The YAGNI Argument (You Ain't Gonna Need It)
One of the biggest challenges for any architect to overcome is the YAGNI argument - You Ain't Gonna Need It. YAGNI says: there may be value in having this functionality but the cost of implementing, testing and maintaining it is too high compared to the benefits we'll get out of it. YAGNI is an argument typically launched by team members who think the architect is making things too complicated and costly.
An extreme case of YAGNI would be to claim an architectural design effort by itself may be valuable but too costly compared to the estimated benefits. An architect may have a hard time winning this YAGNI argument because neither party - not the architect nor his antagonists - have hard evidence to prove their case.
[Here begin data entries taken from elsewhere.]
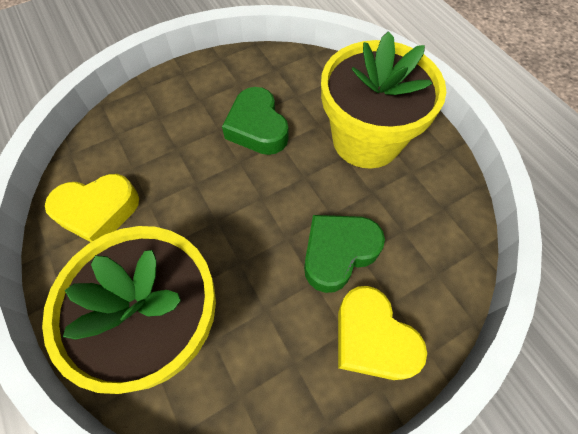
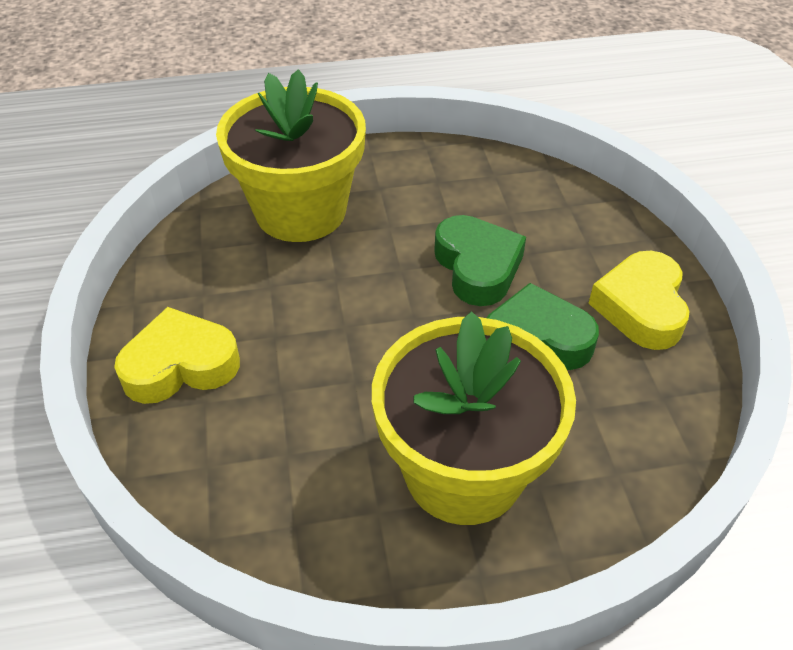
camera: 110 degrees right, 15 degrees down
yellow heart [45,174,139,242] -> yellow heart moved to [588,251,690,350]
green heart [304,215,385,293] -> green heart moved to [434,215,526,306]

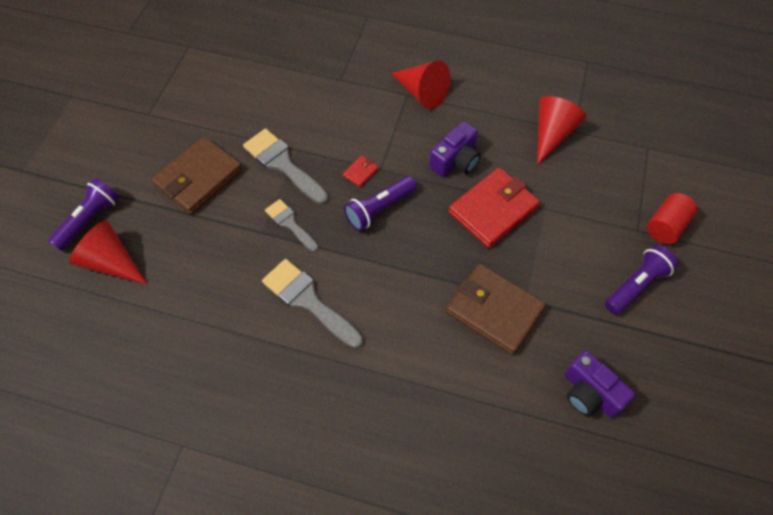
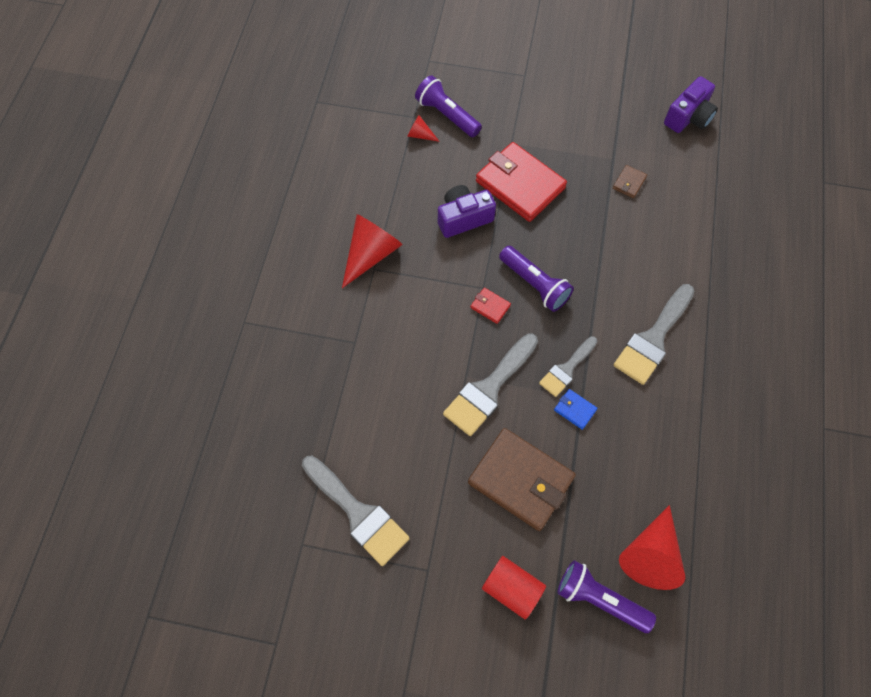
camera: 95 degrees left, 5 degrees up
purple camera [429,122,481,177] -> purple camera turned 60 degrees counterclockwise [438,185,496,238]
brown wallet [446,264,546,355] -> brown wallet [613,165,647,198], size x0.42
red cone [537,96,587,165] -> red cone [407,115,440,142], size x0.48
purple flashlight [605,245,678,315] -> purple flashlight moved to [415,75,482,137]
red cylinder [647,193,698,244] -> red cylinder moved to [482,556,546,620]
none -> grey brush [302,456,410,566]
none -> blue wallet [554,389,598,430]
The architect says that spending time and money up front is better compared to fixing issues after they are recognized and no longer challenged. The antagonists say the architect has no way of knowing which issues will become important and which won't, hence may spend time on non-issue while ignoring the real risks.
I believe that architects faced with YAGNI arguments have a better chance to come up with a good architecture than those who are not contested. I think the argument made by agile-istas - and lead by Martin Fowler (PDF) - is an important one.
In many cases it's obviously wrong to say no architecture design efforts are required. Yet by defending your stance against your antagonists you get a chance to re-iterate over your ideas and design elements and come up with better solutions. And if you can't find improvement you can at least find improvements in your documentation.
Actually, I believe there is so much value in the YAGNI argument that every company should lock up their architects in a room with the most vigilant agile protagonists they can find. Results will come out of this.
The value of game theory, prediction markets and the market in general is that ideas and products get tested for their real value. Architects in ivory towers are usually not exposed to these kind of tests. Hence, the only way shortcomings in their designs will be exposed is through real failure.
The YAGNI argument is in my opinion a good way to test ideas and designs that are otherwise very hard to test.